In the ongoing debate, the Police Commission has recently pointed out that the Peace Officers Bill of Rights (POBAR), California Government Code Section 3300 - 3310 (http://www.leginfo.ca.gov/cgi-bin/waisgate?WAISdocID=2657312507+0+0+0&WAISaction=retrieve) provides for State reimbursement of investigative costs of police civilian review boards. On January 17, 2001,The Richmond Police Commission filed for and expects to receive $167,435 for investigative costs dating back to 1994-95.
The Police Commission maintains that because its costs can be passed through to the State, it is more cost effective to the City than Police Department Internal Affairs investigations. According to a report from the Police Commission, Internal Affairs tied up two sergeants and one lieutenants in calendar year 2000 investigating 19 complaints and reviewing 27 findings of complaint investigated outside Internal affairs by unit supervisors. The entire cost of these internal investigations had to come from the Richmond General Fund.
The Police Commission argues that enlarging the jurisdiction of the Commission to have original jurisdiction over all citizen complaints, regardless of category, would free up two Internal Affairs sergeants to fight crime on the streets and save the City the entire cost of the investigation through State reimbursements.
At its February 12, 2001, meeting, the police Commission excoriated the Police Department for the "sarcastic, arrogant, challenging, abusive and dehumanizing" manner in which one Internal Affairs officer responds to citizens seeking to file a complaint. This officer, says the Commission, "strips away any dignity the complainant may have had prior to walking into the Lobby of the Hall of Justice. Moreover, he is biased and conclusionary at the outset of the investigative process by telling complainants that they 'don't have a complaint."

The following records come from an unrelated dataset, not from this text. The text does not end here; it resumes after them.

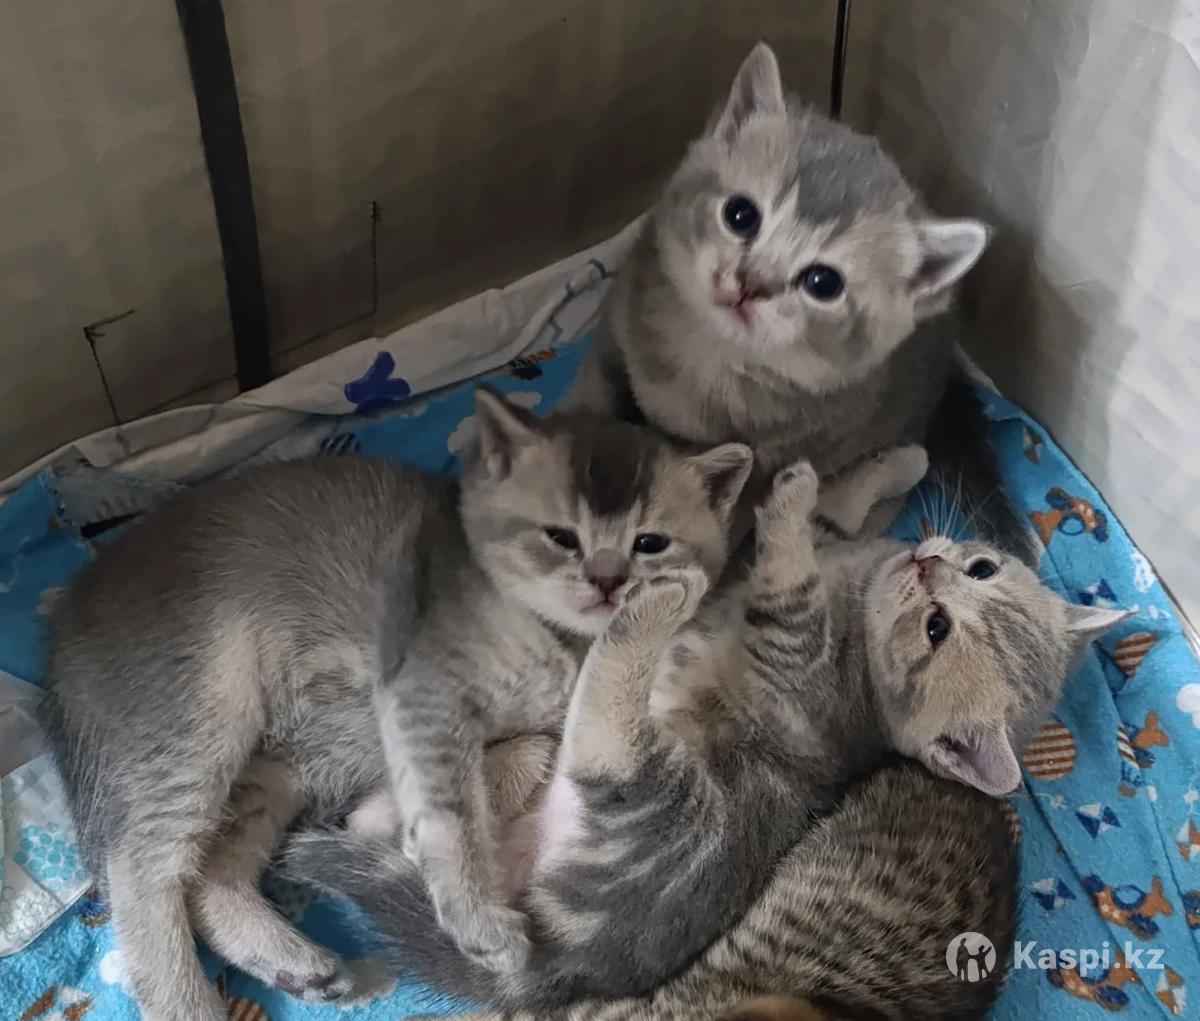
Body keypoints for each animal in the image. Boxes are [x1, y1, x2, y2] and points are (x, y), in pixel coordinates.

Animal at [40, 390, 752, 1021]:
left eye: (651, 543)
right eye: (562, 537)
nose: (608, 582)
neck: (551, 637)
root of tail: (71, 610)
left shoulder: (518, 722)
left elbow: (523, 751)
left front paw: (378, 816)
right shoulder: (421, 692)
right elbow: (452, 806)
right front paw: (476, 918)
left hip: (276, 769)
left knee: (210, 870)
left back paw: (293, 962)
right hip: (205, 713)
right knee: (140, 866)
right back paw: (189, 1005)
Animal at [284, 456, 1128, 1010]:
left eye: (937, 628)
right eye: (981, 567)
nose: (928, 565)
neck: (857, 592)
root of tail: (569, 956)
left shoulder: (794, 642)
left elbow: (787, 570)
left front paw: (790, 506)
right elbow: (839, 513)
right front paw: (884, 466)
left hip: (661, 795)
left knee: (606, 736)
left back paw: (661, 598)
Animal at [569, 42, 1030, 560]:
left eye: (822, 282)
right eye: (741, 215)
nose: (750, 284)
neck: (706, 360)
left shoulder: (775, 462)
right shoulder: (616, 323)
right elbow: (592, 399)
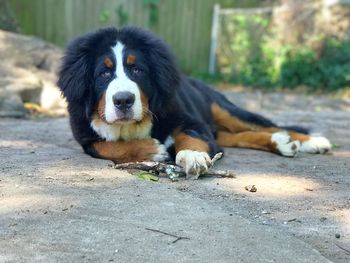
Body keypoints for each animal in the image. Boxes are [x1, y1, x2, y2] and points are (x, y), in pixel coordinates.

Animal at [57, 26, 330, 179]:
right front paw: (152, 149)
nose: (123, 100)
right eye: (103, 73)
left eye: (137, 70)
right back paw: (281, 142)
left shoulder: (190, 121)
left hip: (223, 109)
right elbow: (106, 146)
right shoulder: (85, 136)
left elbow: (190, 137)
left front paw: (192, 157)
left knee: (265, 125)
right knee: (239, 136)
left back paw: (311, 141)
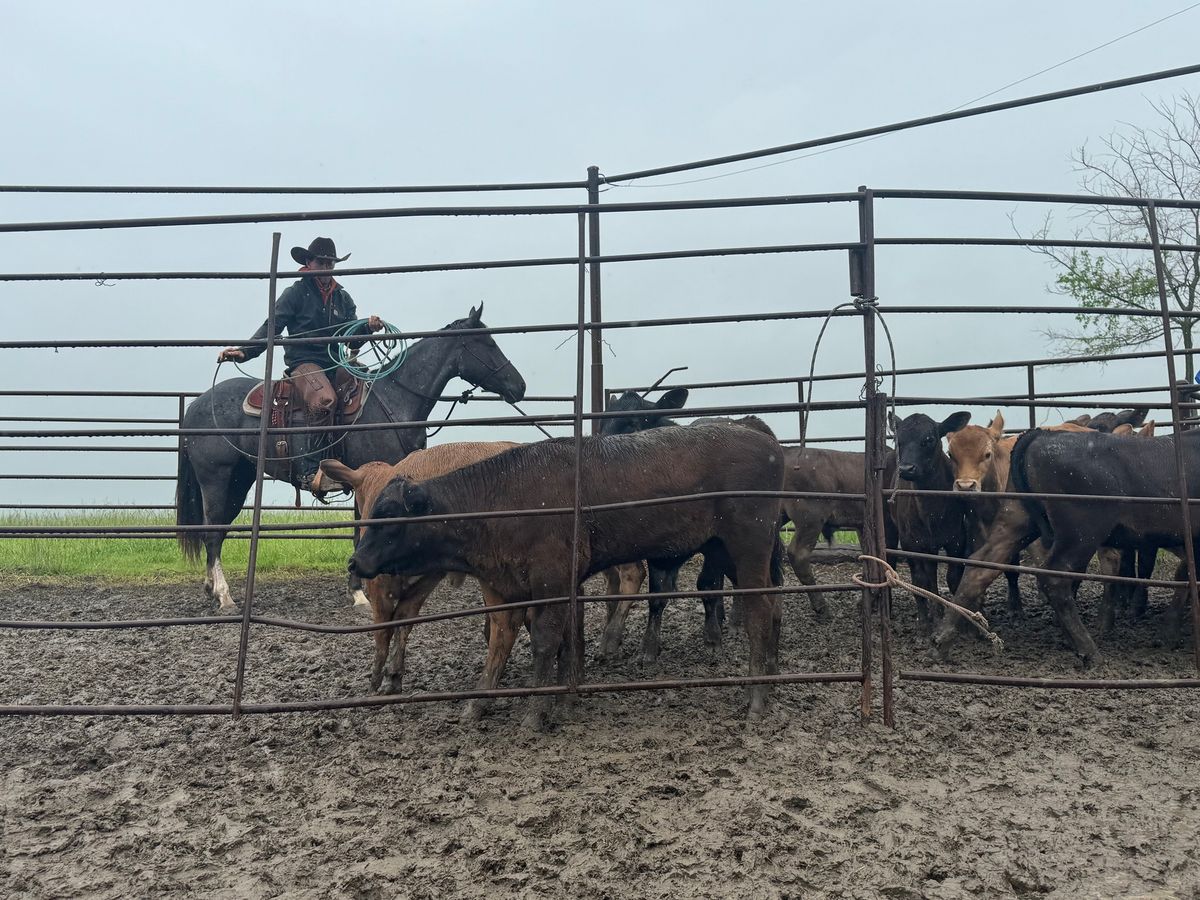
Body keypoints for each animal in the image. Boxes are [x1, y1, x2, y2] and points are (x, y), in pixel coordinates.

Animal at [175, 304, 525, 614]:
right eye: (488, 343)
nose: (519, 386)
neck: (393, 400)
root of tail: (196, 405)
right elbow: (362, 533)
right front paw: (359, 594)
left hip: (239, 479)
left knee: (215, 529)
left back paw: (211, 587)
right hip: (217, 478)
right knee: (212, 533)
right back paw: (225, 597)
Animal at [350, 427, 787, 729]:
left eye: (388, 516)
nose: (355, 562)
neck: (502, 497)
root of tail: (768, 445)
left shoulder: (552, 582)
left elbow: (546, 643)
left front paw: (537, 711)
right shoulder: (504, 587)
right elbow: (509, 643)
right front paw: (482, 704)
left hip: (747, 549)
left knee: (759, 611)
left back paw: (756, 698)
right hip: (727, 552)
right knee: (774, 606)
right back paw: (772, 675)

In an unrelated action, The Police Commission communicated to Chief Samuels their criticism of his approach to community policing. In a memo dated February 13, 2001, Thomas Carr, Chair, and Bob Sutcliffe, Vice-Chair of the Police Commission wrote:
...we believe that you have squandered a valuable opportunity in community relations by reducing the Community Policing Program from its previous twenty-four person patrol staff to its present seven person patrol staff. Such a reduction is incredulous in this era when citizens want to see more officers on the street and they want to know who the officers are that they see.
There are those in law enforcement, and with substantial certainty in the Richmond police Department, who espouse the view that community policing is not real police work but instead a distasteful chore of public relations. This sector believes in the traditional policing model of crime-fighting with minimal contact with the general public.
Finally, the Police Commission thanked and applauded Chief Samuels for incorporating a notice of citizens' right to appeal in the Police Department complaint form and agreeing to post a notice of the civilian complaint process in the Hall of Justice Lobby.